TEXT SECTION
-- START --

Thermal stability and possible phase transitions of the starting asphaltenes A0 and also of the isolated A1 and A2 fractions were assessed using combined thermogravimetry (TG) and differential scanning calorimetry (DSC) methods using the STA 449 CJupiter thermal analyzer (Netzsch, Germany) in the argon atmosphere with total flow of 50 ml/min in the temperature range of 30–800°C. The heating rate was 10°C/min. The weight of the sample was 6–7 mg.

Measurements of the stable free radical (SFR) and vanadyl complexes (VC) contents were carried out using the SE/X-2544 EPR spectrometer (RadioPan, Poland) under the same conditions at room temperature. At determination of SFR and VC contents in the studied samples ampoules with 3 mm inner diameter out of molybdenum glass that did not produce a visible signal in the EPR spectrum were used. The ampoules were densely filled with asphaltenes 13–14 mm in height. The intensity of the stable free radical line was determined using the amplitude of the single line in the EPR spectrum center (g = 2.003). In order to calculate the intensity of the vanadyl complexes lines the amplitude of the +1/2 line that is near the SFR line in the weaker magnetic field area was determined. The intensity of the SFR and VC signals of the studied samples was discounted to the sample weights.

-- END --

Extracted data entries
-- START --

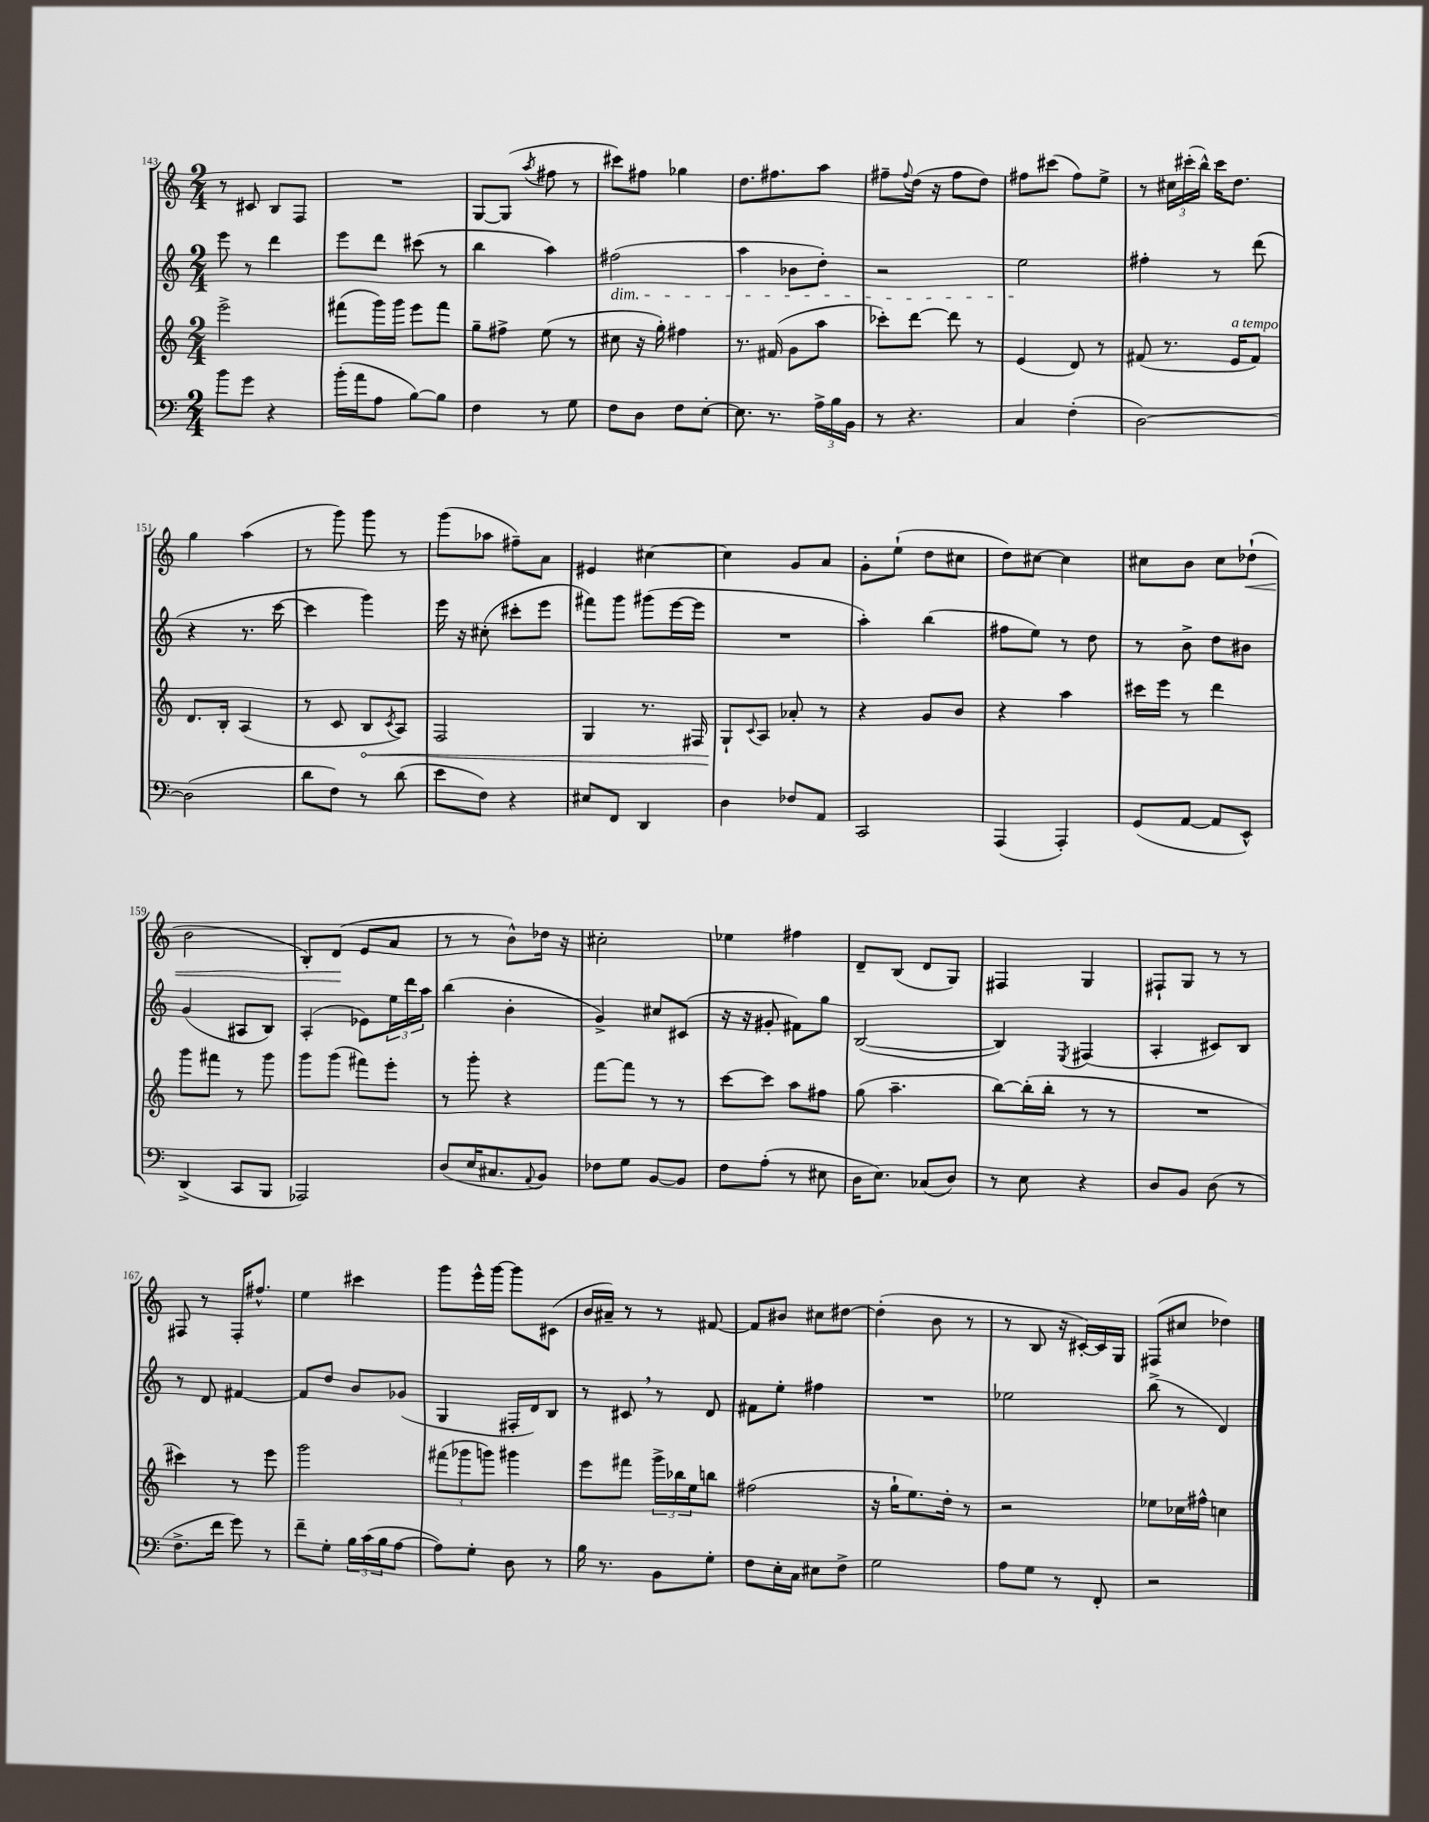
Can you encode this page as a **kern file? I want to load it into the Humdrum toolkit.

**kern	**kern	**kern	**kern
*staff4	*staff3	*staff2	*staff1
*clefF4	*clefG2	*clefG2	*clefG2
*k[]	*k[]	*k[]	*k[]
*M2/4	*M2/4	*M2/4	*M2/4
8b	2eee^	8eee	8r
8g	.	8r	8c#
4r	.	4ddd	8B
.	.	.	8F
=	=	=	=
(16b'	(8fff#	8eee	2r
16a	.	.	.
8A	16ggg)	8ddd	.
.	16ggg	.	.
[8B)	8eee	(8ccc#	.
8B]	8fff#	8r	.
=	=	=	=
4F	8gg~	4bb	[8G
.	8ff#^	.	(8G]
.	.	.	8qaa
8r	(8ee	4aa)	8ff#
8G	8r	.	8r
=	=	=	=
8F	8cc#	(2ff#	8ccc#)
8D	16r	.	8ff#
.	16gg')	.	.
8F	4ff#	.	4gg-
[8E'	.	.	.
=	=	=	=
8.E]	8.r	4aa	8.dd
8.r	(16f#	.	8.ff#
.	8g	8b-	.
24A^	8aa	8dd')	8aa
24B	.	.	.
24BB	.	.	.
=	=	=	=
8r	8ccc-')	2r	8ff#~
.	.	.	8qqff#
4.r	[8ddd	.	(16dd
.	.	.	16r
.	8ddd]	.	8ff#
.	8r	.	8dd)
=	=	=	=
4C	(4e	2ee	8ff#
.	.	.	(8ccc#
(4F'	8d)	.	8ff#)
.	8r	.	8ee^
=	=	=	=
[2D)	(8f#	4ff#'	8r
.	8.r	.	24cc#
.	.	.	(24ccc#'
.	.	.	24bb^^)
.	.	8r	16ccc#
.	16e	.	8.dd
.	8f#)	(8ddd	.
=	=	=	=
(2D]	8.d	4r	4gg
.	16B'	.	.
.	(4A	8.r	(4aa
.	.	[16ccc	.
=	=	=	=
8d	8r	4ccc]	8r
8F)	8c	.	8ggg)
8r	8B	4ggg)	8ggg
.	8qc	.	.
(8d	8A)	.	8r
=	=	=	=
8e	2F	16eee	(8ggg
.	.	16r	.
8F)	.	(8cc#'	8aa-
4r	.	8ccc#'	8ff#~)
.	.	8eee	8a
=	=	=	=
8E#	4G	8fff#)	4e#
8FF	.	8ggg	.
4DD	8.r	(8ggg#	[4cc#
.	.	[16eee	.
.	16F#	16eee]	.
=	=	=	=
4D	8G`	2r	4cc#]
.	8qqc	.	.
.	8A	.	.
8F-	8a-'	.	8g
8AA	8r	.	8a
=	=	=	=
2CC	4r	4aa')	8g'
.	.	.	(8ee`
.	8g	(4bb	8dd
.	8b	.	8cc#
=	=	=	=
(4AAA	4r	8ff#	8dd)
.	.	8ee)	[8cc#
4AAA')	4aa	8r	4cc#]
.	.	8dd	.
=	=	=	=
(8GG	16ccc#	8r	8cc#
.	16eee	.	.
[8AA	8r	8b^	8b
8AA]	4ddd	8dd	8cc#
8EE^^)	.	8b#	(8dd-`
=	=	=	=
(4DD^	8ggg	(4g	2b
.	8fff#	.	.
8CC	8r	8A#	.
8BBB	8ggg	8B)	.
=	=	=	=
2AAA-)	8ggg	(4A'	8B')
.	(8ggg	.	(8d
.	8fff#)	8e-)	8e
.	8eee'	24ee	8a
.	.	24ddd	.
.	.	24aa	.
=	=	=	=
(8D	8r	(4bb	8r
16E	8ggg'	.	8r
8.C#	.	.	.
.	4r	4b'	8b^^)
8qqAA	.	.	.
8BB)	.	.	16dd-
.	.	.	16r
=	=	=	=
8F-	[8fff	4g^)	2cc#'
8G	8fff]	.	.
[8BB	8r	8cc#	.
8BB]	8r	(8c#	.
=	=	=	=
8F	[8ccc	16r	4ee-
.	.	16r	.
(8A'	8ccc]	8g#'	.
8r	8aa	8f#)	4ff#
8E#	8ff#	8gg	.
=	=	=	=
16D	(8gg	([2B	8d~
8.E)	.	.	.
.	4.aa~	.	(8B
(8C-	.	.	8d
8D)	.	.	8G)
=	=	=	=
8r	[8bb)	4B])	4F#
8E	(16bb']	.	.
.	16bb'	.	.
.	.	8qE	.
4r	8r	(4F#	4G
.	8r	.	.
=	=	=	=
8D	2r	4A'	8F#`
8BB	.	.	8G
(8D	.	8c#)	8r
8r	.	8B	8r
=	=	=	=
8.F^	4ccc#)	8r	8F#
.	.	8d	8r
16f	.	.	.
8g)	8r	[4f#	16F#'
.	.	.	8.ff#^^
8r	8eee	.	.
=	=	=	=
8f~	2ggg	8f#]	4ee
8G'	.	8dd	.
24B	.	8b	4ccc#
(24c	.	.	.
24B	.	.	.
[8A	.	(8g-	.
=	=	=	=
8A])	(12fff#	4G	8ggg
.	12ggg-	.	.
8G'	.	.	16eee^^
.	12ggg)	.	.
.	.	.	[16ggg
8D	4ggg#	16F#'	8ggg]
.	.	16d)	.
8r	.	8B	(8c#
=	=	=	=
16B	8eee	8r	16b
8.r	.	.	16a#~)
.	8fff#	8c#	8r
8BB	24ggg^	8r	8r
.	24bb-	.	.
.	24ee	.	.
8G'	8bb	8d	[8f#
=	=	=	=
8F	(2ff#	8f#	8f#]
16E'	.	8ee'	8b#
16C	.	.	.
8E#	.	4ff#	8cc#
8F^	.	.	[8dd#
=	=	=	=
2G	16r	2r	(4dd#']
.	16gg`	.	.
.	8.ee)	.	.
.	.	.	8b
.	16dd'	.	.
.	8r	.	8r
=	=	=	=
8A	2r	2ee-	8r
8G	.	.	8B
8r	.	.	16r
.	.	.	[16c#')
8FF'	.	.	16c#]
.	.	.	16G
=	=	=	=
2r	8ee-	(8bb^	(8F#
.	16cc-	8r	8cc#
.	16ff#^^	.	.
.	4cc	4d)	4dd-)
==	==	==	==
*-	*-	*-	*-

-- END --
-- START --

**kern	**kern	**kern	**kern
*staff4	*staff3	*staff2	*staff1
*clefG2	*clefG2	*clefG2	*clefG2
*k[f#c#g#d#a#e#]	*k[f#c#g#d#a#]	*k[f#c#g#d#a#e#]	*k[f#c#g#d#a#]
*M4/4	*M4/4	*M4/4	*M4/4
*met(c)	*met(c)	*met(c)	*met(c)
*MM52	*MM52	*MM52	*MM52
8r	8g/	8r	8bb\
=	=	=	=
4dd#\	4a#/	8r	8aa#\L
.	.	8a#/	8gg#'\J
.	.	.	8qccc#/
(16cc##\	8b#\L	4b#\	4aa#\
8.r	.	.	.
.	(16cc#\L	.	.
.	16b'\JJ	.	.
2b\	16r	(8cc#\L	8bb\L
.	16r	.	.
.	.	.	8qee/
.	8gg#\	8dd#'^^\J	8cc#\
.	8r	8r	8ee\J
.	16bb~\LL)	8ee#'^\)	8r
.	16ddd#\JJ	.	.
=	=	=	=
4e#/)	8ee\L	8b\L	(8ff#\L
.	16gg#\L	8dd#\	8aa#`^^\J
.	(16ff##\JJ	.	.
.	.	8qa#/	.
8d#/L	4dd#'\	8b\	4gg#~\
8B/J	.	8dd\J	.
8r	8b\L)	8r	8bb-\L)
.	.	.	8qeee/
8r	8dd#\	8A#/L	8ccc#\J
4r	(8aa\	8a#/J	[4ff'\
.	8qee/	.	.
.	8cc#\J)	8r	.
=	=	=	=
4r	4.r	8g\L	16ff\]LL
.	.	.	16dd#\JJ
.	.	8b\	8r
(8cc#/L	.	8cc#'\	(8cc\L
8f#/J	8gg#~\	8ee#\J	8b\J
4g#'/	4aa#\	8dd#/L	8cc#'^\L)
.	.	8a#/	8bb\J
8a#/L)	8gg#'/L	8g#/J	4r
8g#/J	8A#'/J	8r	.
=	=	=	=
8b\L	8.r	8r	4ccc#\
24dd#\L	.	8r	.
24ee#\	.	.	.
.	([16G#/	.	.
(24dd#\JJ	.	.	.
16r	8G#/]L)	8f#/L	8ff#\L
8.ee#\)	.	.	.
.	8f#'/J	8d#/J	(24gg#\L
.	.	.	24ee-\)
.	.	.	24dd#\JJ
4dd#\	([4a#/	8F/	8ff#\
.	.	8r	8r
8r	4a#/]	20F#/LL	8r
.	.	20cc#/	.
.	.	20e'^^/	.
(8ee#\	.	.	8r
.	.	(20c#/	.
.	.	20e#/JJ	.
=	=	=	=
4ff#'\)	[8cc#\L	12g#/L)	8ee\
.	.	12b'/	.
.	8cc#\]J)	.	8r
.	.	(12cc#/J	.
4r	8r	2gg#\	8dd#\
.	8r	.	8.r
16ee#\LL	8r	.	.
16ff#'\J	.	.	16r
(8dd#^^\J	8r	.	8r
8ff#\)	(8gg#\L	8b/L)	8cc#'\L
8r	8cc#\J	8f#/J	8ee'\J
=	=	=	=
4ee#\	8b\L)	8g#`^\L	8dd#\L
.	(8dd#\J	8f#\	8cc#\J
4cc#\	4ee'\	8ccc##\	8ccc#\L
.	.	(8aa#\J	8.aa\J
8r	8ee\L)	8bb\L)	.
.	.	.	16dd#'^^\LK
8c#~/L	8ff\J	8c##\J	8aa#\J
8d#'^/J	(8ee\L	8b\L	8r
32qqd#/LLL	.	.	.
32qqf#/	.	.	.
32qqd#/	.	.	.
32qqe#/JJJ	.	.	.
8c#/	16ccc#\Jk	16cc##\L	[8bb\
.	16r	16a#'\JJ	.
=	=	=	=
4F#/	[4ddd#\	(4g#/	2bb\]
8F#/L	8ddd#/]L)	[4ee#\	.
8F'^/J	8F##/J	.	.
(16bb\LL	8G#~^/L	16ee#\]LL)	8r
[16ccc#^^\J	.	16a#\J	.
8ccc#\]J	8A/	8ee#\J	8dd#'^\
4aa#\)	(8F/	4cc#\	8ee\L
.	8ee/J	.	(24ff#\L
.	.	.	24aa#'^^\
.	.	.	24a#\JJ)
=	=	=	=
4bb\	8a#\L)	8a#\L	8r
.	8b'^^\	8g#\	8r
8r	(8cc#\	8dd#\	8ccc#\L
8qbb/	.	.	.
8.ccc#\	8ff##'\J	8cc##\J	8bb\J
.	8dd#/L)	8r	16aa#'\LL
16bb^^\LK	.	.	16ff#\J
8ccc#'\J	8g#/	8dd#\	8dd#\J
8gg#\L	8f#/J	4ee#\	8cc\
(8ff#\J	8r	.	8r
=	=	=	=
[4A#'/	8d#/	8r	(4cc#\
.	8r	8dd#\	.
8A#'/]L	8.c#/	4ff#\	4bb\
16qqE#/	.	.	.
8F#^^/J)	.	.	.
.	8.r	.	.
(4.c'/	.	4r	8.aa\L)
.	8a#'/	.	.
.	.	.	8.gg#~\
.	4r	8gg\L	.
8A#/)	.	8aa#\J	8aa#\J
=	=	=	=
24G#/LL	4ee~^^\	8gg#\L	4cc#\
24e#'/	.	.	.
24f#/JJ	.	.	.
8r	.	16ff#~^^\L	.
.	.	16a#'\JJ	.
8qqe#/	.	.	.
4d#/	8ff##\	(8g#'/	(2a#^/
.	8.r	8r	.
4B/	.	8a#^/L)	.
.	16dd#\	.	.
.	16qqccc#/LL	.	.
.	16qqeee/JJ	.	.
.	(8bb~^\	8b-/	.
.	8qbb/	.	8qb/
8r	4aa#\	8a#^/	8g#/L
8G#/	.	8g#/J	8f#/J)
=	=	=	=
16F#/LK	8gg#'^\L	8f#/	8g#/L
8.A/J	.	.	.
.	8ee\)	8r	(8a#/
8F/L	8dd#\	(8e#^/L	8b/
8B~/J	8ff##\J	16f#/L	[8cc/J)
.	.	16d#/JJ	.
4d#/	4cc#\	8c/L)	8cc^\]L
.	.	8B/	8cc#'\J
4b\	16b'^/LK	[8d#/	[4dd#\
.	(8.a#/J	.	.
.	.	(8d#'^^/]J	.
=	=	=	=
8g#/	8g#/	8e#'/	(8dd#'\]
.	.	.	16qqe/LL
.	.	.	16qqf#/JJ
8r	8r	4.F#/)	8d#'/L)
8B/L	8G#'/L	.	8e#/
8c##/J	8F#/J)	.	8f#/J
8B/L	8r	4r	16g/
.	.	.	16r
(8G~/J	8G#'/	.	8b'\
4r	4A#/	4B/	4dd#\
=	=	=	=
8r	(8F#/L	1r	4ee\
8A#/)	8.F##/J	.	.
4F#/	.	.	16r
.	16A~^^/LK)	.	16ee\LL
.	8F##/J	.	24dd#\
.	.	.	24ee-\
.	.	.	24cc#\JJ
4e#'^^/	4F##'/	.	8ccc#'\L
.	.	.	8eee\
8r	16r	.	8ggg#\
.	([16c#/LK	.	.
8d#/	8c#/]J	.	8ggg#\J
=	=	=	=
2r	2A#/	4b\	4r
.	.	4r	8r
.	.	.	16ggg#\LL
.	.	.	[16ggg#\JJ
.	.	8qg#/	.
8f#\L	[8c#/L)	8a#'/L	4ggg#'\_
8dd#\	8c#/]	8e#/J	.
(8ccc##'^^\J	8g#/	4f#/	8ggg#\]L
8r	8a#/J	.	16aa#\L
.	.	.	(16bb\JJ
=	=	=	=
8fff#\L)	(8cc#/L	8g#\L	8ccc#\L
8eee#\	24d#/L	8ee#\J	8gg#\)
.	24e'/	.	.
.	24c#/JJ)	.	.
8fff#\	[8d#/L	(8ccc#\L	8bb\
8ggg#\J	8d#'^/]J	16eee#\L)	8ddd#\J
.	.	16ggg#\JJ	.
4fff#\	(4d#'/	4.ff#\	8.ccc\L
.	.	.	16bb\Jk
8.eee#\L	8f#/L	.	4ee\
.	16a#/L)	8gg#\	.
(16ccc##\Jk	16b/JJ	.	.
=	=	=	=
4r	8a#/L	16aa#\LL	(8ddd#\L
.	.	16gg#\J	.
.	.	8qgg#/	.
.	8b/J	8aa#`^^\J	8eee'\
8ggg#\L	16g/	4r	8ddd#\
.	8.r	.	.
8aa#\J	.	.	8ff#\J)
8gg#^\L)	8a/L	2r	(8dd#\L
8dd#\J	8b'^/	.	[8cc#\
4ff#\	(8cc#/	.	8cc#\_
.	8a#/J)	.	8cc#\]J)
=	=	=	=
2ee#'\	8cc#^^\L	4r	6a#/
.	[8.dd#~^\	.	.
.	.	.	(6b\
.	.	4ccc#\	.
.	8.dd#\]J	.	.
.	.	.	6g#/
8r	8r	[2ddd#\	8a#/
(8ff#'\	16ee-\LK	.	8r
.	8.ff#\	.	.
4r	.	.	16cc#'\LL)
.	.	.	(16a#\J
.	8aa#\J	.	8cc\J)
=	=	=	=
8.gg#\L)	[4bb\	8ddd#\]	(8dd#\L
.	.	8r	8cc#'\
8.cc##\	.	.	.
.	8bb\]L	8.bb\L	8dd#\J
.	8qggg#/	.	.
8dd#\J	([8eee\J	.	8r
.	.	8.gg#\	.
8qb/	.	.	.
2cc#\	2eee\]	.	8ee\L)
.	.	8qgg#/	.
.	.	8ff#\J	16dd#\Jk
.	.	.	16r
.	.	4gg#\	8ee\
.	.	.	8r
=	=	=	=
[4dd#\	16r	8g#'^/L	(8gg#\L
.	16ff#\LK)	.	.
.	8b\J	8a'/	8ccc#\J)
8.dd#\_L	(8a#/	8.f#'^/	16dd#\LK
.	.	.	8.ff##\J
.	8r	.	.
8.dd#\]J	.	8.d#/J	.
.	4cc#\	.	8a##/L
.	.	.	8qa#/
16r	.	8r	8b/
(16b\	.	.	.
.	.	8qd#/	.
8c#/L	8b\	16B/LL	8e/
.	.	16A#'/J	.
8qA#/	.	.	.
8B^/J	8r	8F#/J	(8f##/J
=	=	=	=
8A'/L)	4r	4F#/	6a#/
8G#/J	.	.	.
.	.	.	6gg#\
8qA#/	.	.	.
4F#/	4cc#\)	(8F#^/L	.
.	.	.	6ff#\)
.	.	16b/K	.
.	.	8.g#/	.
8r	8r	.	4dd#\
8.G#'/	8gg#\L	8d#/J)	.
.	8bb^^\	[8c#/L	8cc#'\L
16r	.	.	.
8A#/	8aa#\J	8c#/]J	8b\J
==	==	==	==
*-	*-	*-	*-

-- END --

GOAL OF THE EXERCISE
Answer these questions from the asphaltene analysis text:
1. What heating rate was used in the thermal analysis?
2. What was the inner diameter of the ampoules used for the EPR measurements?
3. To what height were the ampoules filled with asphaltenes?

OUTPUT FOR THIS EXERCISE
1. 10°C/min
2. 3 mm
3. 13–14 mm